Aristotle’s criticisms of “spectacle” (opsis) in tragedy-a problem taken up most recently in Bouchard (2012), Hanink (2011), Konstan (2013), Sifakis (2013), and Wise (2008)-thus parallel his criticisms of slavishness in musical performance in Politics 8.

In response to this question, I argue that a central connection between these two works is their shared concern about the effects of performance-both in the case of drama and music-either for performers or their audience. Second are General Topics which offer detailed introductions to the main areas of Aristotle's philosophical activity.Hall (1996) raises the question of the relationship between Aristotle’s Politics and Poetics by claiming that Aristotle had separated drama from its civic origins various rejoinders to her challenge can be found in Heath (2009) and Jones (2012). First, the present, general entry offers a brief account of Aristotle's life and characterizes his central philosophical commitments, highlighting his most distinctive methods and most influential achievements. The set of entries on Aristotle in this site addresses this situation by proceeding in three tiers. The long history of interpretation and appropriation of Aristotelian texts and themes-spanning over two millennia and comprising philosophers working within a variety of religious and secular traditions-has rendered even basic points of interpretation controversial. In all these areas, Aristotle's theories have provided illumination, met with resistance, sparked debate, and generally stimulated the sustained interest of an abiding readership.īecause of its wide range and its remoteness in time, Aristotle's philosophy defies easy encapsulation. His extant writings span a wide range of disciplines, from logic, metaphysics and philosophy of mind, through ethics, political theory, aesthetics and rhetoric, and into such primarily non-philosophical fields as empirical biology, where he excelled at detailed plant and animal observation and taxonomy.

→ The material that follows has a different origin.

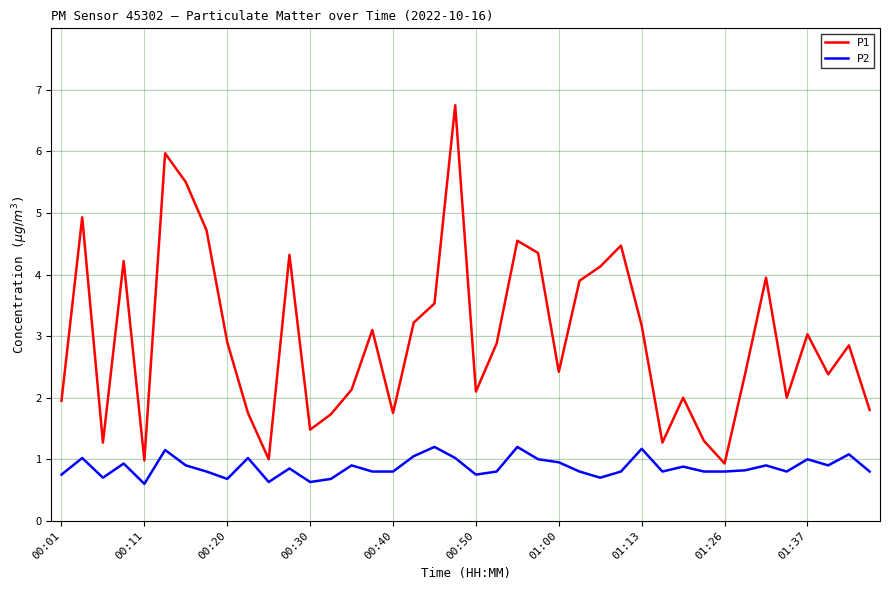

True or false: P1 and P2 cross at least once.

False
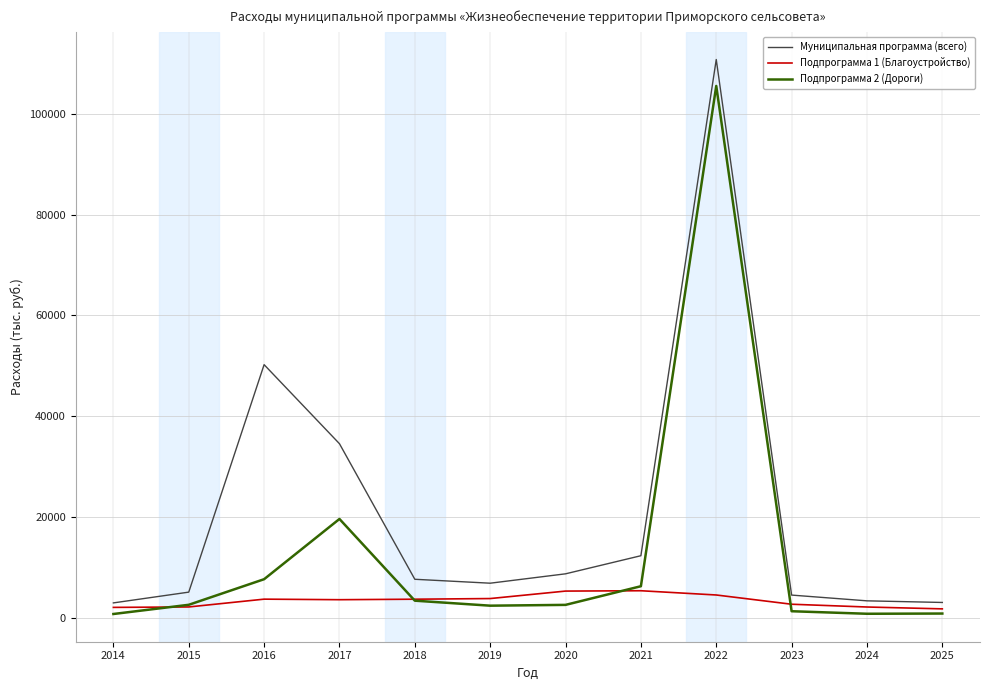

Is it true that Подпрограмма 1 (Благоустройство) equals 2020.5 at 2014?

True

A prodigious researcher and writer, Aristotle left a great body of work, perhaps numbering as many as two-hundred treatises, from which approximately thirty-one survive.

Judged solely in terms of his philosophical influence, only Plato is his peer: Aristotle's works shaped centuries of philosophy from Late Antiquity through the Renaissance, and even today continue to be studied with keen, non-antiquarian interest. Aristotle (384–322 B.C.) numbers among the greatest philosophers of all time.